◆ Task goal:
As you work through the listing below, copy each line exactly and drop the images.

-*-*-

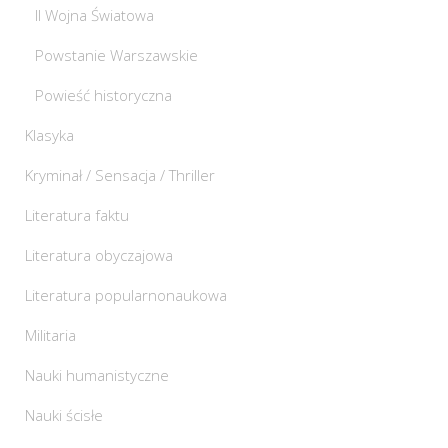
II Wojna Światowa
Powstanie Warszawskie
Powieść historyczna
Klasyka
Kryminał / Sensacja / Thriller
Literatura faktu
Literatura obyczajowa
Literatura popularnonaukowa
Militaria
Nauki humanistyczne
Nauki ścisłe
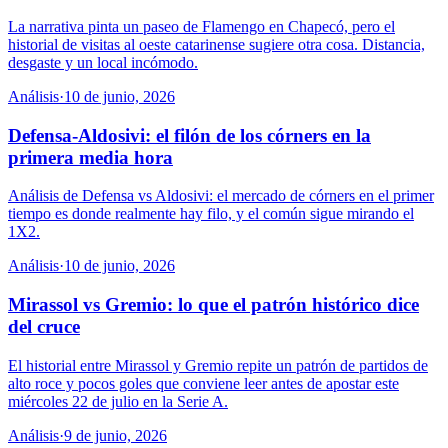
La narrativa pinta un paseo de Flamengo en Chapecó, pero el
historial de visitas al oeste catarinense sugiere otra cosa. Distancia,
desgaste y un local incómodo.
Análisis
·
10 de junio, 2026
Defensa-Aldosivi: el filón de los córners en la
primera media hora
Análisis de Defensa vs Aldosivi: el mercado de córners en el primer
tiempo es donde realmente hay filo, y el común sigue mirando el
1X2.
Análisis
·
10 de junio, 2026
Mirassol vs Gremio: lo que el patrón histórico dice
del cruce
El historial entre Mirassol y Gremio repite un patrón de partidos de
alto roce y pocos goles que conviene leer antes de apostar este
miércoles 22 de julio en la Serie A.
Análisis
·
9 de junio, 2026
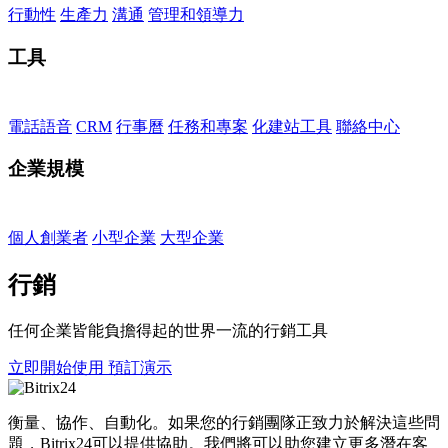
行動性
生產力
溝通
管理和領導力
工具
電話語音
CRM
行事曆
任務和專案
化建站工具
聯絡中心
企業規模
個人創業者
小型企業
大型企業
行銷
任何企業皆能負擔得起的世界一流的行銷工具
立即開始使用
預訂演示
衡量、協作、自動化。如果您的行銷團隊正致力於解決這些問
題，Bitrix24可以提供協助。我們將可以助您建立更多潛在客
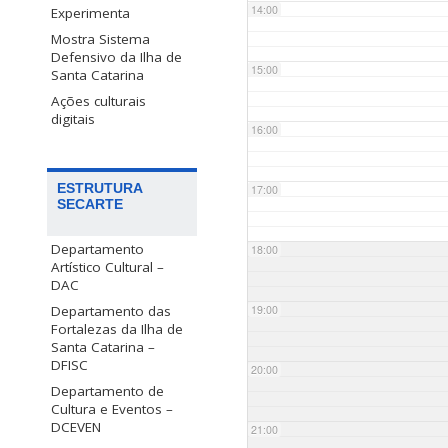
14:00
Experimenta
Mostra Sistema
Defensivo da Ilha de
15:00
Santa Catarina
Ações culturais
digitais
16:00
ESTRUTURA
17:00
SECARTE
Departamento
18:00
Artístico Cultural –
DAC
Departamento das
19:00
Fortalezas da Ilha de
Santa Catarina –
DFISC
20:00
Departamento de
Cultura e Eventos –
DCEVEN
21:00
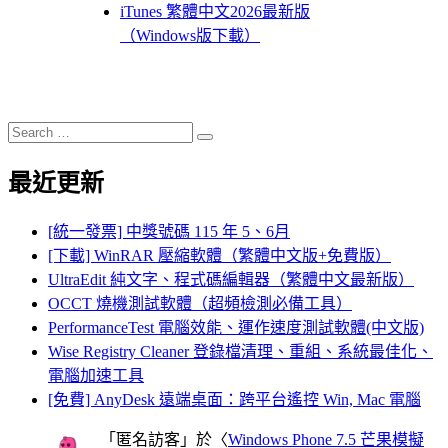
iTunes 繁體中文2026最新版
（Windows版下載）
Search
Search
for:
最近更新
[統一發票] 中獎號碼 115 年 5、6月
[下載] WinRAR 壓縮軟體（繁體中文版+免費版）
UltraEdit 純文字、程式碼編輯器（繁體中文最新版）
OCCT 燒機測試軟體（超頻檢測必備工具）
PerformanceTest 電腦效能、運作速度測試軟體(中文版)
Wise Registry Cleaner 登錄檔清理、重組、系統最佳化、
電腦加速工具
[免費] AnyDesk 遠端桌面：跨平台遙控 Win, Mac 電腦
「
匿名訪客
」於〈
Windows Phone 7.5 芒果模擬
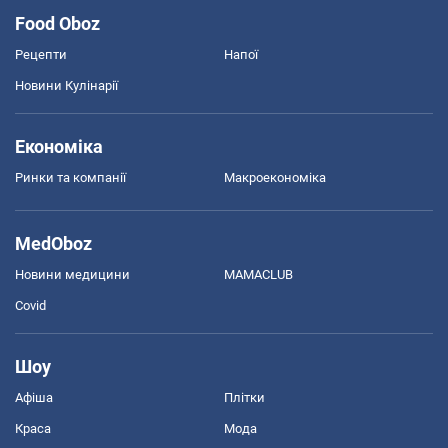
Food Oboz
Рецепти
Напої
Новини Кулінарії
Економіка
Ринки та компанії
Макроекономіка
MedOboz
Новини медицини
MAMACLUB
Covid
Шоу
Афіша
Плітки
Краса
Мода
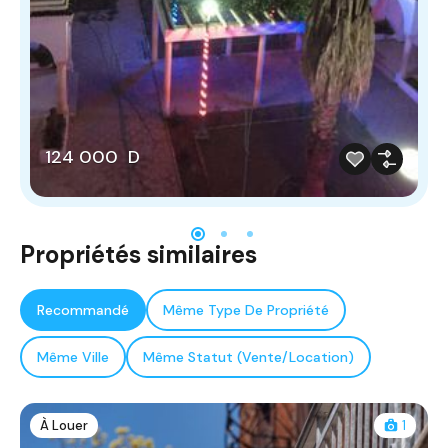
124 000 D
Propriétés similaires
Recommandé
Même Type De Propriété
Même Ville
Même Statut (Vente/Location)
À Louer
1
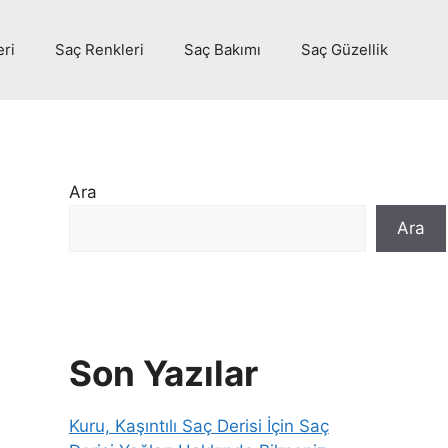
eri
Saç Renkleri
Saç Bakımı
Saç Güzellik
Ara
Ara
Son Yazılar
Kuru, Kaşıntılı Saç Derisi İçin Saç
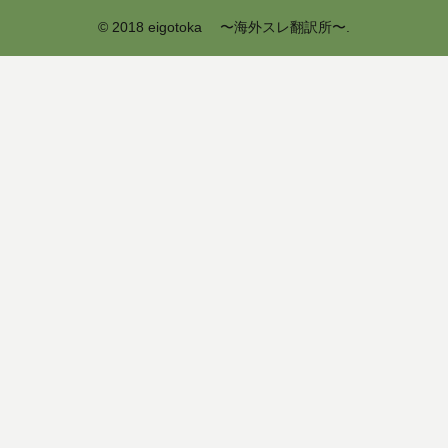
© 2018 eigotoka 〜海外スレ翻訳所〜.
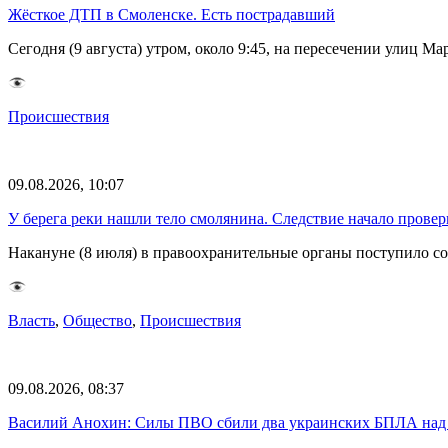
Жёсткое ДТП в Смоленске. Есть пострадавший
Сегодня (9 августа) утром, около 9:45, на пересечении улиц 
Происшествия
09.08.2026, 10:07
У берега реки нашли тело смолянина. Следствие начало провер
Накануне (8 июля) в правоохранительные органы поступило 
Власть
,
Общество
,
Происшествия
09.08.2026, 08:37
Василий Анохин: Силы ПВО сбили два украинских БПЛА над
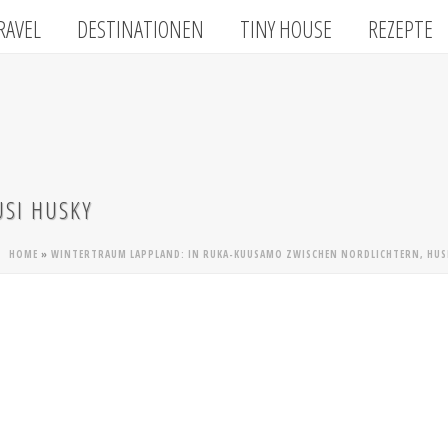
RAVEL
DESTINATIONEN
TINY HOUSE
REZEPTE
SI HUSKY
HOME
»
WINTERTRAUM LAPPLAND: IN RUKA-KUUSAMO ZWISCHEN NORDLICHTERN, HUS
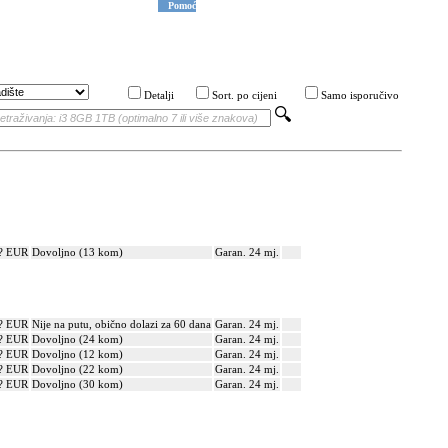
Pomoć
Detalji
Sort. po cijeni
Samo isporučivo
? EUR
Dovoljno (13 kom)
Garan. 24 mj.
? EUR
Nije na putu, obično dolazi za 60 dana
Garan. 24 mj.
? EUR
Dovoljno (24 kom)
Garan. 24 mj.
? EUR
Dovoljno (12 kom)
Garan. 24 mj.
? EUR
Dovoljno (22 kom)
Garan. 24 mj.
? EUR
Dovoljno (30 kom)
Garan. 24 mj.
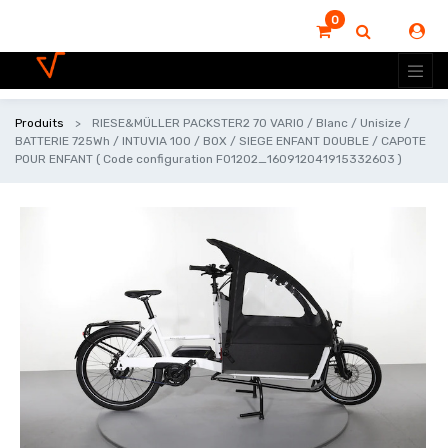
0
Produits
RIESE&MÜLLER PACKSTER2 70 VARIO / Blanc / Unisize /
BATTERIE 725Wh / INTUVIA 100 / BOX / SIEGE ENFANT DOUBLE / CAPOTE
POUR ENFANT ( Code configuration F01202_160912041915332603 )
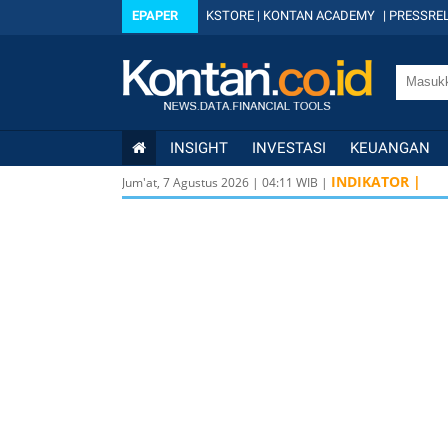
EPAPER
KSTORE
|
KONTAN ACADEMY
|
PRESSREL
INSIGHT
INVESTASI
KEUANGAN
IDX
6.392 48,27
INDIKATOR |
0
Jum'at, 7 Agustus 2026
|
04
:
12
WIB |
KOMPAS100
842 9,
LQ45
639 7,95
1,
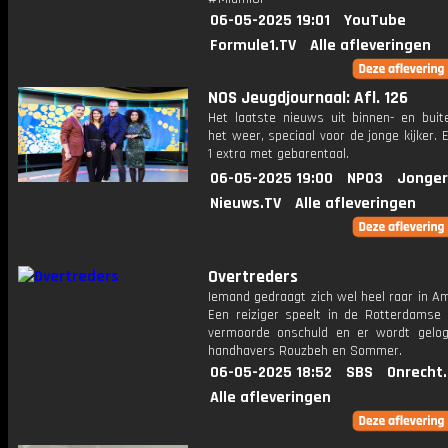
06-05-2025 19:01
YouTube
Formule1.TV
Alle afleveringen
NOS Jeugdjournaal: Afl. 126
Het laatste nieuws uit binnen- en buit
het weer, speciaal voor de jonge kijker.
1 extra met gebarentaal.
06-05-2025 19:00
NPO3
Jonger
Nieuws.TV
Alle afleveringen
Overtreders
Iemand gedraagt zich wel heel raar in A
Een reiziger speelt in de Rotterdamse
vermoorde onschuld en er wordt gelo
handhavers Rouzbeh en Sommer.
06-05-2025 18:52
SBS
Onrecht
Alle afleveringen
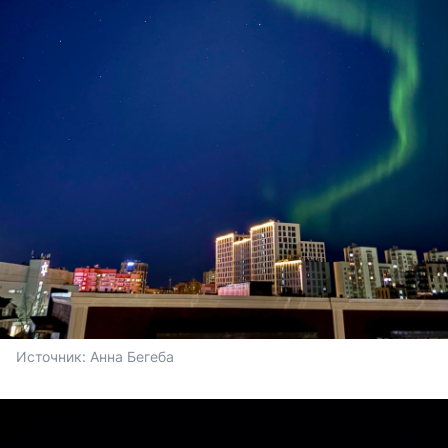
Источник: 
Анна Бегеба 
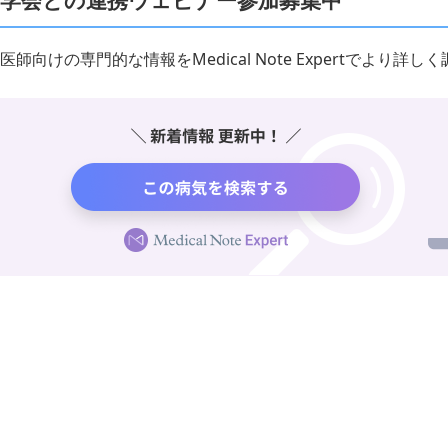
学会との連携ウェビナー参加募集中
医師向けの専門的な情報をMedical Note Expertでより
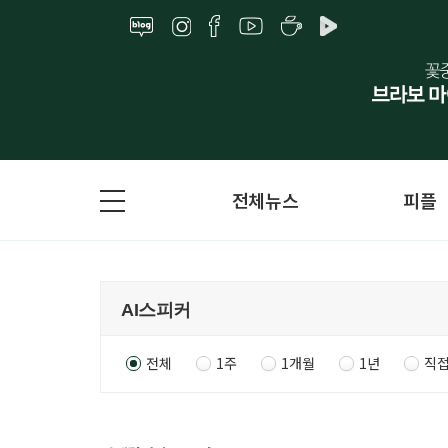
전체뉴스
피플
전체
1주
1개월
1년
직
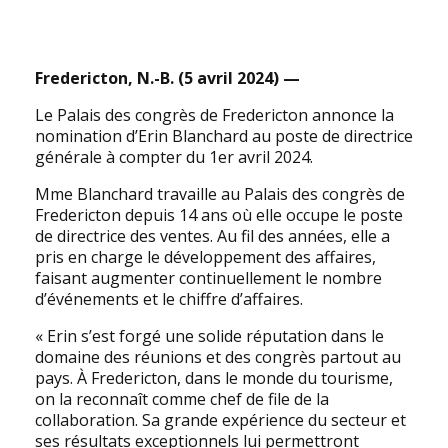
Fredericton, N.-B. (5 avril 2024) —
Le Palais des congrès de Fredericton annonce la
nomination d’Erin Blanchard au poste de directrice
générale à compter du 1er avril 2024.
Mme Blanchard travaille au Palais des congrès de
Fredericton depuis 14 ans où elle occupe le poste
de directrice des ventes. Au fil des années, elle a
pris en charge le développement des affaires,
faisant augmenter continuellement le nombre
d’événements et le chiffre d’affaires.
« Erin s’est forgé une solide réputation dans le
domaine des réunions et des congrès partout au
pays. À Fredericton, dans le monde du tourisme,
on la reconnaît comme chef de file de la
collaboration. Sa grande expérience du secteur et
ses résultats exceptionnels lui permettront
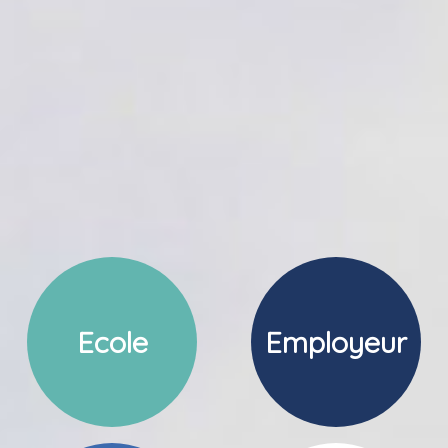
Ecole
Employeur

-*-*-

◆ Task output:
II Wojna Światowa
Powstanie Warszawskie
Powieść historyczna
Klasyka
Kryminał / Sensacja / Thriller
Literatura faktu
Literatura obyczajowa
Literatura popularnonaukowa
Militaria
Nauki humanistyczne
Nauki ścisłe
La narrativa pinta un paseo de Flamengo en Chapecó, pero el
historial de visitas al oeste catarinense sugiere otra cosa. Distancia,
desgaste y un local incómodo.
Análisis
·
10 de junio, 2026
Defensa-Aldosivi: el filón de los córners en la
primera media hora
Análisis de Defensa vs Aldosivi: el mercado de córners en el primer
tiempo es donde realmente hay filo, y el común sigue mirando el
1X2.
Análisis
·
10 de junio, 2026
Mirassol vs Gremio: lo que el patrón histórico dice
del cruce
El historial entre Mirassol y Gremio repite un patrón de partidos de
alto roce y pocos goles que conviene leer antes de apostar este
miércoles 22 de julio en la Serie A.
Análisis
·
9 de junio, 2026
行動性
生產力
溝通
管理和領導力
工具
電話語音
CRM
行事曆
任務和專案
化建站工具
聯絡中心
企業規模
個人創業者
小型企業
大型企業
行銷
任何企業皆能負擔得起的世界一流的行銷工具
立即開始使用
預訂演示
衡量、協作、自動化。如果您的行銷團隊正致力於解決這些問
題，Bitrix24可以提供協助。我們將可以助您建立更多潛在客
14:00
Experimenta
Mostra Sistema
Defensivo da Ilha de
15:00
Santa Catarina
Ações culturais
digitais
16:00
ESTRUTURA
17:00
SECARTE
Departamento
18:00
Artístico Cultural –
DAC
Departamento das
19:00
Fortalezas da Ilha de
Santa Catarina –
DFISC
20:00
Departamento de
Cultura e Eventos –
DCEVEN
21:00
iTunes 繁體中文2026最新版
（Windows版下載）
Search
Search
for:
最近更新
[統一發票] 中獎號碼 115 年 5、6月
[下載] WinRAR 壓縮軟體（繁體中文版+免費版）
UltraEdit 純文字、程式碼編輯器（繁體中文最新版）
OCCT 燒機測試軟體（超頻檢測必備工具）
PerformanceTest 電腦效能、運作速度測試軟體(中文版)
Wise Registry Cleaner 登錄檔清理、重組、系統最佳化、
電腦加速工具
[免費] AnyDesk 遠端桌面：跨平台遙控 Win, Mac 電腦
「
匿名訪客
」於〈
Windows Phone 7.5 芒果模擬
Food Oboz
Рецепти
Напої
Новини Кулінарії
Економіка
Ринки та компанії
Макроекономіка
MedOboz
Новини медицини
MAMACLUB
Covid
Шоу
Афіша
Плітки
Краса
Мода
124 000 D
Propriétés similaires
Recommandé
Même Type De Propriété
Même Ville
Même Statut (Vente/Location)
À Louer
1
eri
Saç Renkleri
Saç Bakımı
Saç Güzellik
Ara
Ara
Son Yazılar
Kuru, Kaşıntılı Saç Derisi İçin Saç
© 2018 eigotoka 〜海外スレ翻訳所〜.
Жёсткое ДТП в Смоленске. Есть пострадавший
Сегодня (9 августа) утром, около 9:45, на пересечении улиц 
Происшествия
09.08.2026, 10:07
У берега реки нашли тело смолянина. Следствие начало провер
Накануне (8 июля) в правоохранительные органы поступило 
Власть
,
Общество
,
Происшествия
09.08.2026, 08:37
Василий Анохин: Силы ПВО сбили два украинских БПЛА над
RAVEL
DESTINATIONEN
TINY HOUSE
REZEPTE
SI HUSKY
HOME
»
WINTERTRAUM LAPPLAND: IN RUKA-KUUSAMO ZWISCHEN NORDLICHTERN, HUS
Pomoć
Detalji
Sort. po cijeni
Samo isporučivo
? EUR
Dovoljno (13 kom)
Garan. 24 mj.
? EUR
Nije na putu, obično dolazi za 60 dana
Garan. 24 mj.
? EUR
Dovoljno (24 kom)
Garan. 24 mj.
? EUR
Dovoljno (12 kom)
Garan. 24 mj.
? EUR
Dovoljno (22 kom)
Garan. 24 mj.
? EUR
Dovoljno (30 kom)
Garan. 24 mj.
0
Produits
RIESE&MÜLLER PACKSTER2 70 VARIO / Blanc / Unisize /
BATTERIE 725Wh / INTUVIA 100 / BOX / SIEGE ENFANT DOUBLE / CAPOTE
POUR ENFANT ( Code configuration F01202_160912041915332603 )
EPAPER
KSTORE
|
KONTAN ACADEMY
|
PRESSREL
INSIGHT
INVESTASI
KEUANGAN
IDX
6.392 48,27
INDIKATOR |
0
Jum'at, 7 Agustus 2026
|
04
:
12
WIB |
KOMPAS100
842 9,
LQ45
639 7,95
1,
06-05-2025 19:01
YouTube
Formule1.TV
Alle afleveringen
NOS Jeugdjournaal: Afl. 126
Het laatste nieuws uit binnen- en buit
het weer, speciaal voor de jonge kijker.
1 extra met gebarentaal.
06-05-2025 19:00
NPO3
Jonger
Nieuws.TV
Alle afleveringen
Overtreders
Iemand gedraagt zich wel heel raar in A
Een reiziger speelt in de Rotterdamse
vermoorde onschuld en er wordt gelo
handhavers Rouzbeh en Sommer.
06-05-2025 18:52
SBS
Onrecht
Alle afleveringen
Источник: 
Анна Бегеба 
学会との連携ウェビナー参加募集中
医師向けの専門的な情報をMedical Note Expertでより
전체뉴스
피플
전체
1주
1개월
1년
직
Fredericton, N.-B. (5 avril 2024) —
Le Palais des congrès de Fredericton annonce la
nomination d’Erin Blanchard au poste de directrice
générale à compter du 1er avril 2024.
Mme Blanchard travaille au Palais des congrès de
Fredericton depuis 14 ans où elle occupe le poste
de directrice des ventes. Au fil des années, elle a
pris en charge le développement des affaires,
faisant augmenter continuellement le nombre
d’événements et le chiffre d’affaires.
« Erin s’est forgé une solide réputation dans le
domaine des réunions et des congrès partout au
pays. À Fredericton, dans le monde du tourisme,
on la reconnaît comme chef de file de la
collaboration. Sa grande expérience du secteur et
ses résultats exceptionnels lui permettront
Ecole
Employeur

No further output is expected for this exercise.